Every morning in a lab, we rely on one thing: funding. Without money, there is no work. Two new court fights are changing that reality, and here at the University, we are already caught in it.
In February, the National Institute of Health (NIH) announced a sudden cap on indirect costs: the money that keeps labs running by paying for staff, equipment, and utilities. It dropped the cap to 15%, significantly below what most universities need to cover their actual expenses. UR joined a group of 12 universities to sue the NIH, warning the cuts would damage research programs across campus.
In April, Rochester filed another suit, this time against the Department of Energy, over similar limits on research funding. The University said the change could cost up to $25 million in lost support. By September, UR reported at least twenty terminated federal grants, totaling $9 million in losses. That is not a policy debate — it is stalled research, frozen hiring, and real people caught in the middle.
These local fights echo what’s been happening on a national level. As an example, the Environmental Protection Agency ended its Environmental and Climate Justice Block Grant program earlier this year, and tribes, nonprofits, and local governments sued, saying the agency broke the law by cutting the program without proper review. During the Appalachian Voices v. EPA case, on Sept. 25, a federal judge denied their request to keep funds active while the case proceeds, saying that the defendants did not show “irreparable harm.” This decision matters because it sets a precedent: while lawyers prepare appeals, the research stays on hold. . For scientists this results in lost data, scattered teams, and broken community projects that may never recover.
The second case on the national stage, American Public Health Association v. National Institutes of Health, went to the Supreme Court. The Court ruled that if grantees want to recover money from terminated grants, they cannot sue in a regular federal court. Instead, they must go through the Court of Federal Claims, a small court that handles contract disputes. That court cannot order agencies to restart programs; it can only issue payment after years of hearings. The message to scientists is simple: you can be paid later, but your work will still die now.
This new legal map means agencies can cut research funding midstream and face little short-term pushback. It means researchers at universities like ours can successfully navigate the challenges of winning a federal grant and still lose funding before the project is done. Moreover, it means students and researchers have to fight in slow courts that move long after experiments, studies, and degrees have ended.
Research cannot halt cleanly. A five-year study often cannot pause for two years at the demand of a court. You cannot restart a long-term health trial or climate survey and expect to fill in the blanks. Winning a check years later will not rebuild the time and effort lost.
Universities are trying to resist. UR’s lawsuits show that campuses are not staying silent. However, the cases also reveal the limits of that fight.
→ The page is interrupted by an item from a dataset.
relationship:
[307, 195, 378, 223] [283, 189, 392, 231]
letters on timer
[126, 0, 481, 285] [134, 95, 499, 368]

The courts have decided that harm must be “irreparable” before they step in, but anyone who has ever done research knows that if a project ends early, the harm is permanent. The law may not see it that way, but science does.
For students, this is not an abstract problem. If you are an undergraduate hoping to work in a lab next semester, that lab might not have funding. If you are a graduate student, your stipend often depends on a grant that could be cut. If you are an early-career faculty member, you could lose your lab before you even earn tenure. Behind every policy memo is a student, a salary, and a career.
The next few months will decide whether these lawsuits succeed or fade. The D.C. Circuit Court will rule on the Appalachian Voices appeal. The Court of Federal Claims will begin to see new cases based on the NIH decision. UR’s lawsuits are still in progress, and the outcomes will determine whether research can be protected or if science will continue to be treated as a contract dispute.
This issue is bigger than just one school or field. When courts decide how research money flows, they decide what questions get answered. Climate, health, and technology studies depend on stable grants. If that stability disappears, the discoveries do too. For now, the best we can do is pay attention. Students and faculty should ask how the University plans to protect its research programs. Congress should intervene to ensure that federal agencies cannot cancel grants without due process. Universities should prepare to bridge funding gaps and defend their researchers.
The science we do in our labs, classrooms, and field sites deserves better than being dictated by court calendars. The University should not have to fight in Court to keep doing research — but right now, that is precisely where the future of research is being decided.